__Passage for review__
MICHIGAN (WXMI) — Local moms hope a new FDA plan aimed at addressing the baby formula shortage brings an end to a stressful few months.
“It’s difficult when I’m used to going online, find something available, click purchase, and it shows up,” said Yusura Kauppila. “We can’t trust it’s available, even when we see on the website that it’s in stock at a store, then we go there and they don’t actually have any.”
Kauppila lives in Spring Lake and has twin boys. She says her family began to notice persistent issues with finding formula in April. They try to stock up when possible.
“Our Amazon order that we have, it’s on a subscription, we would get a notice from Amazon saying, ’Sorry, we’re not able to ship it to you this month,’” said Kauppila. “We couldn’t even find a single can in the grocery store. We’d go to the drug stores locally, sometimes four to five stores in a day just trying to get any amount, so that we felt secure enough that we weren’t going to run out of their formula.”
It’s a similar situation for Tamara Madison, who lives in Muskegon with her son.
“I was nervous,” said Madison. “I was wondering how I was going to feed him, I was wondering how he was going to take to having a different formula. I was kind of scared. It went from five tubs or cans to two to one and it was scary because that’s all he can eat.”

__Description of the task__
Translate this sentence from the article on the baby formula shortage into Spanish: "Kauppila lives in Spring Lake and has twin boys." The records come from a different source than the text.

__Extracted records__
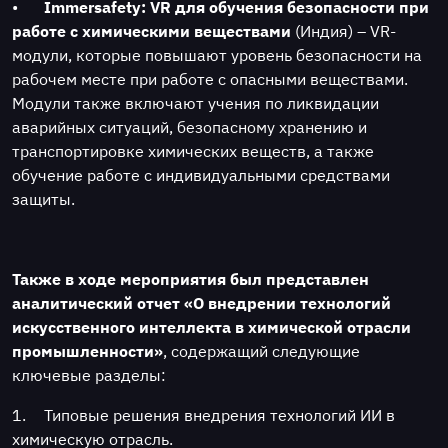
•
Immersafety: VR для обучения безопасности при
работе с химическими веществами
(Индия) – VR-
модули, которые повышают уровень безопасности на
рабочем месте при работе с опасными веществами.
Модули также включают учения по ликвидации
аварийных ситуаций, безопасному хранению и
транспортировке химических веществ, а также
обучение работе с индивидуальными средствами
защиты.
Также в ходе мероприятия был представлен
аналитический отчет «О внедрении технологий
искусственного интеллекта в химической отрасли
промышленности»
, содержащий следующие
ключевые разделы:
1.
Типовые решения внедрения технологий ИИ в
химическую отрасль.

__Output below__
Kauppila vive en Spring Lake y tiene dos hijos gemelos.